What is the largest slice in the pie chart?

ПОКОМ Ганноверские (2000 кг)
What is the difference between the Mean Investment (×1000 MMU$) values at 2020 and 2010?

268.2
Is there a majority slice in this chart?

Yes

--

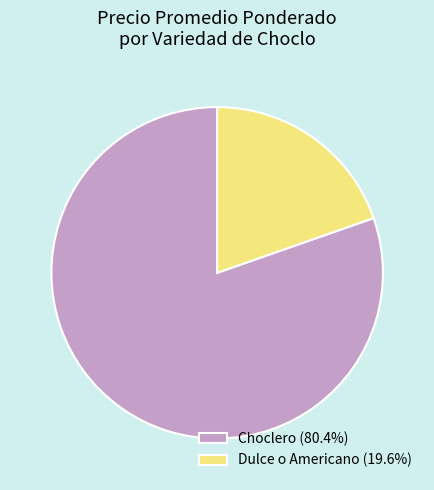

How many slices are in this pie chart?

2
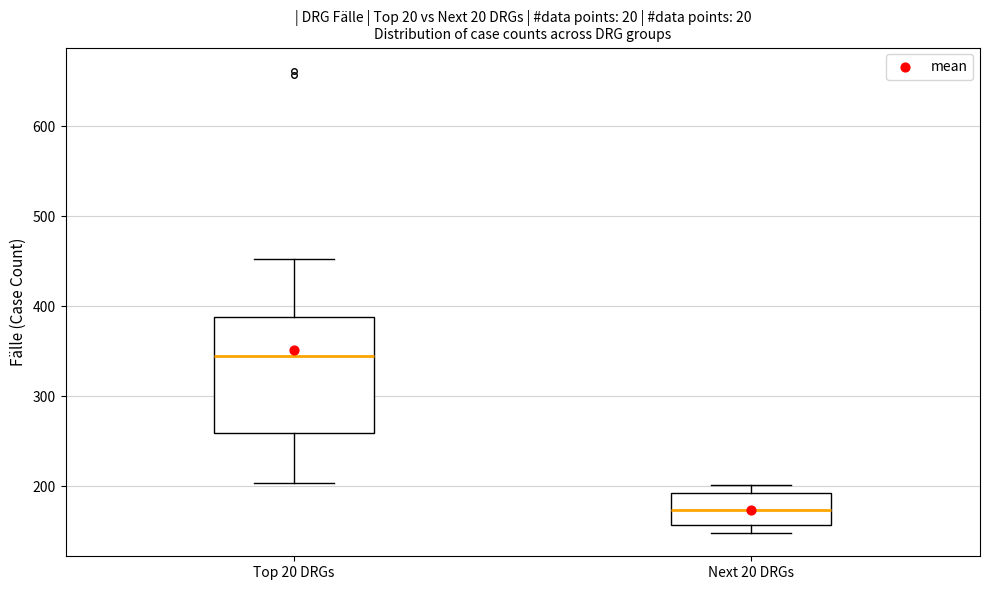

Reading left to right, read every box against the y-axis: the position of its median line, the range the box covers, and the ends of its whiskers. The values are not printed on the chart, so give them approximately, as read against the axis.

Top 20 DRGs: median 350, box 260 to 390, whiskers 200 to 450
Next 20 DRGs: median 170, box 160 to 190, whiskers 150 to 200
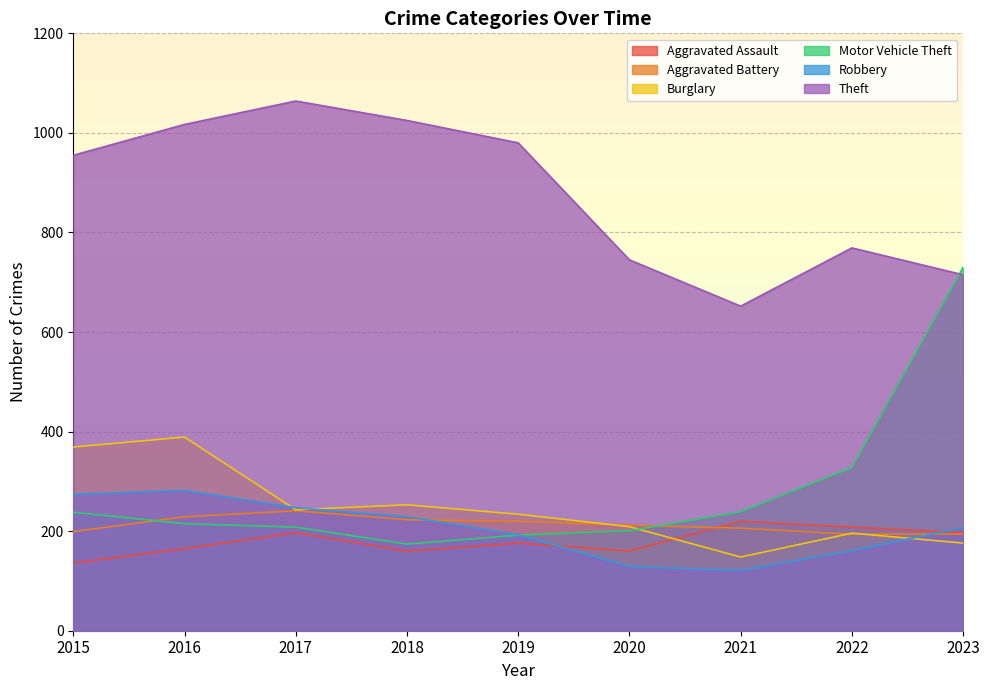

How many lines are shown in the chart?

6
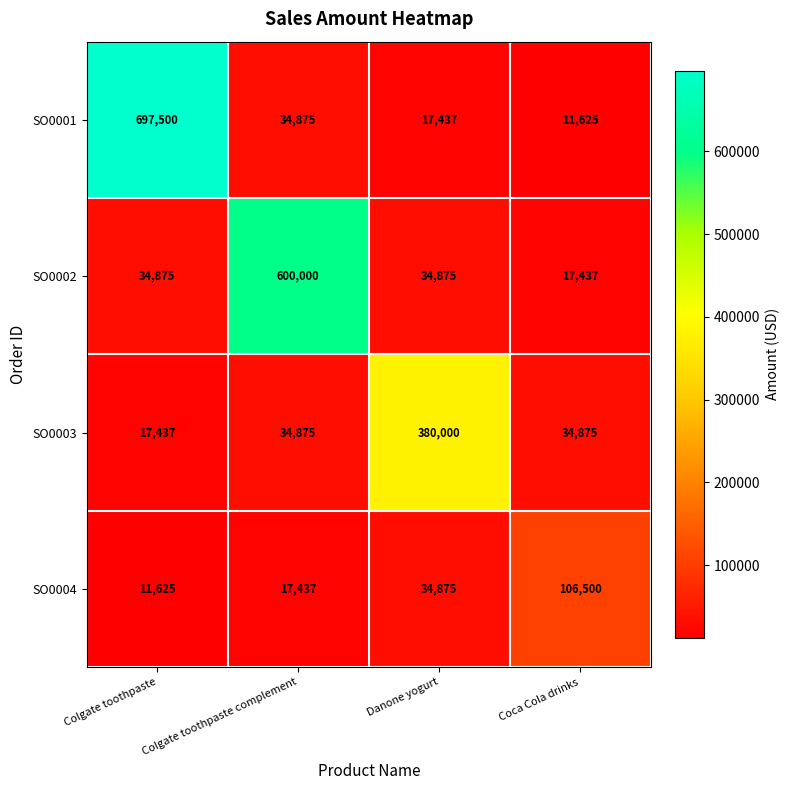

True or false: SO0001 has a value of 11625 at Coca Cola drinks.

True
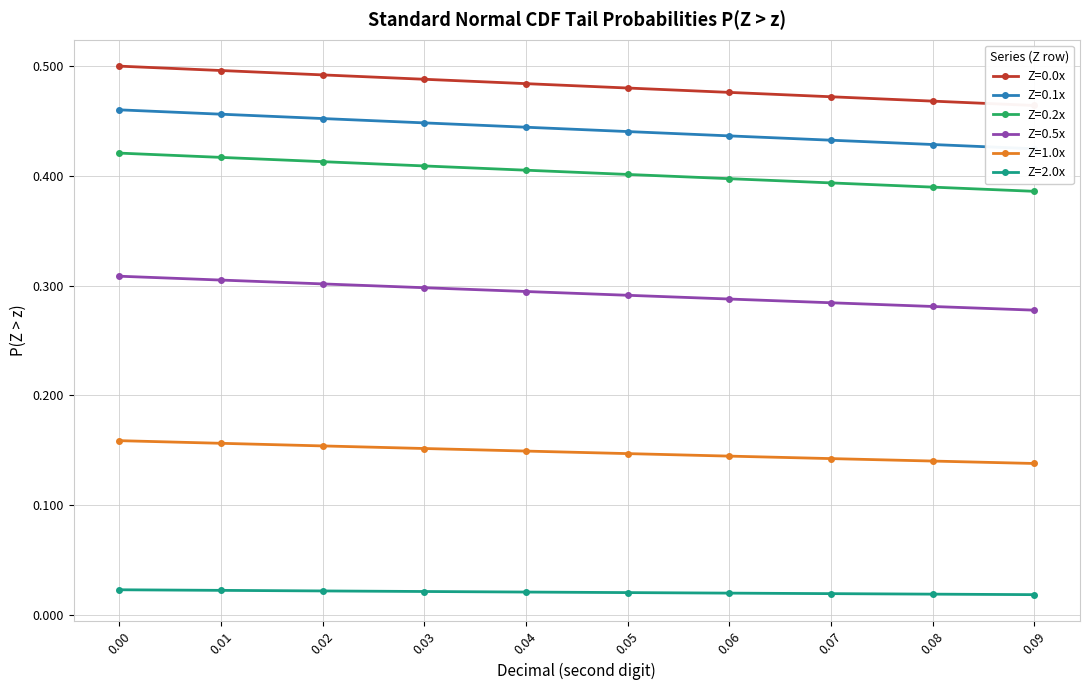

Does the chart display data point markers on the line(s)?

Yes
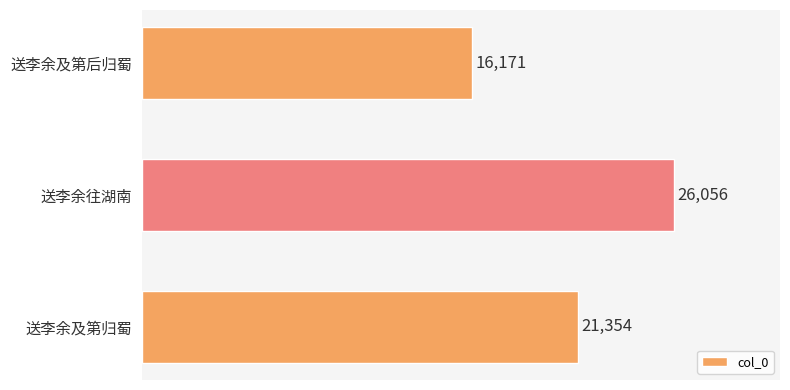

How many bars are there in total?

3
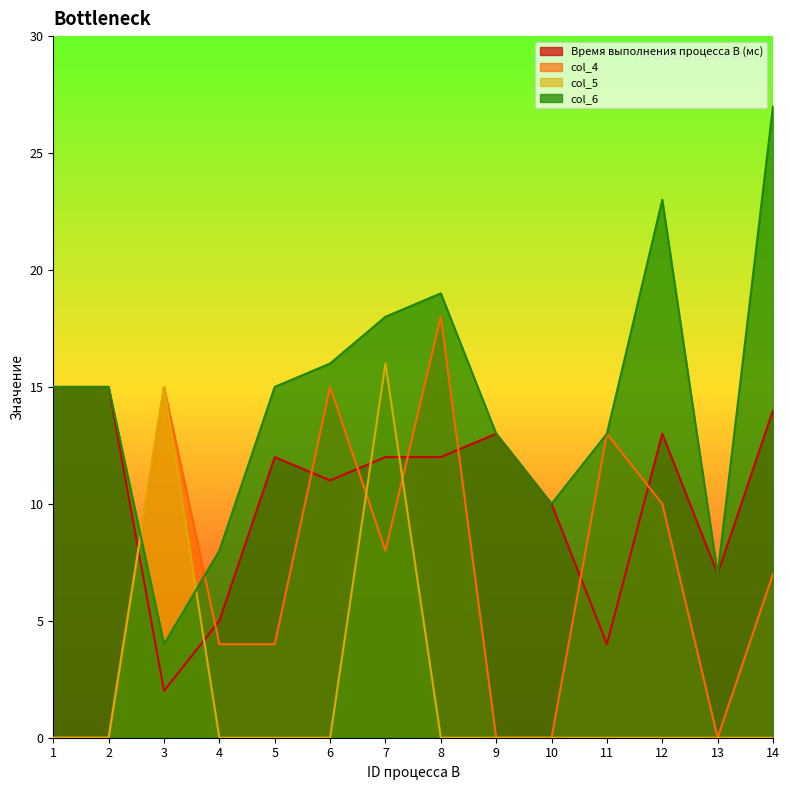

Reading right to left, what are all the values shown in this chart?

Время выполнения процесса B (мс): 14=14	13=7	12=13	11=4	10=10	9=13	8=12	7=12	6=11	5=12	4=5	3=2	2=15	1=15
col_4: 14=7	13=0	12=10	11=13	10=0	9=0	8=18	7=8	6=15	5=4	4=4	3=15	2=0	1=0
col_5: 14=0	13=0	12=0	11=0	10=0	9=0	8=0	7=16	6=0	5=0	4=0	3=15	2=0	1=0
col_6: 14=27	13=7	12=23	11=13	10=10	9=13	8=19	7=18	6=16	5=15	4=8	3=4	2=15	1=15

--

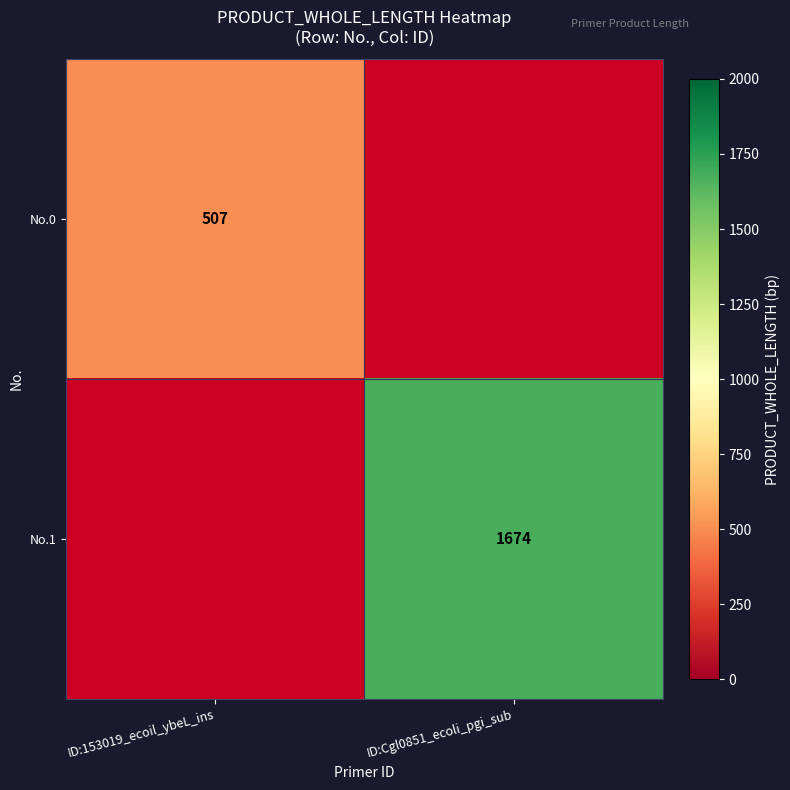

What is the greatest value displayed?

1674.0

WHAT THE EXERCISE ASKS. Copy out the listing above word for word, beginning with the line containing "What is the largest slice in the pie chart?" and continuing through the line containing "Is there a majority slice in this chart?", both included.

EXERCISE OUTPUT.
What is the largest slice in the pie chart?

ПОКОМ Ганноверские (2000 кг)
What is the difference between the Mean Investment (×1000 MMU$) values at 2020 and 2010?

268.2
Is there a majority slice in this chart?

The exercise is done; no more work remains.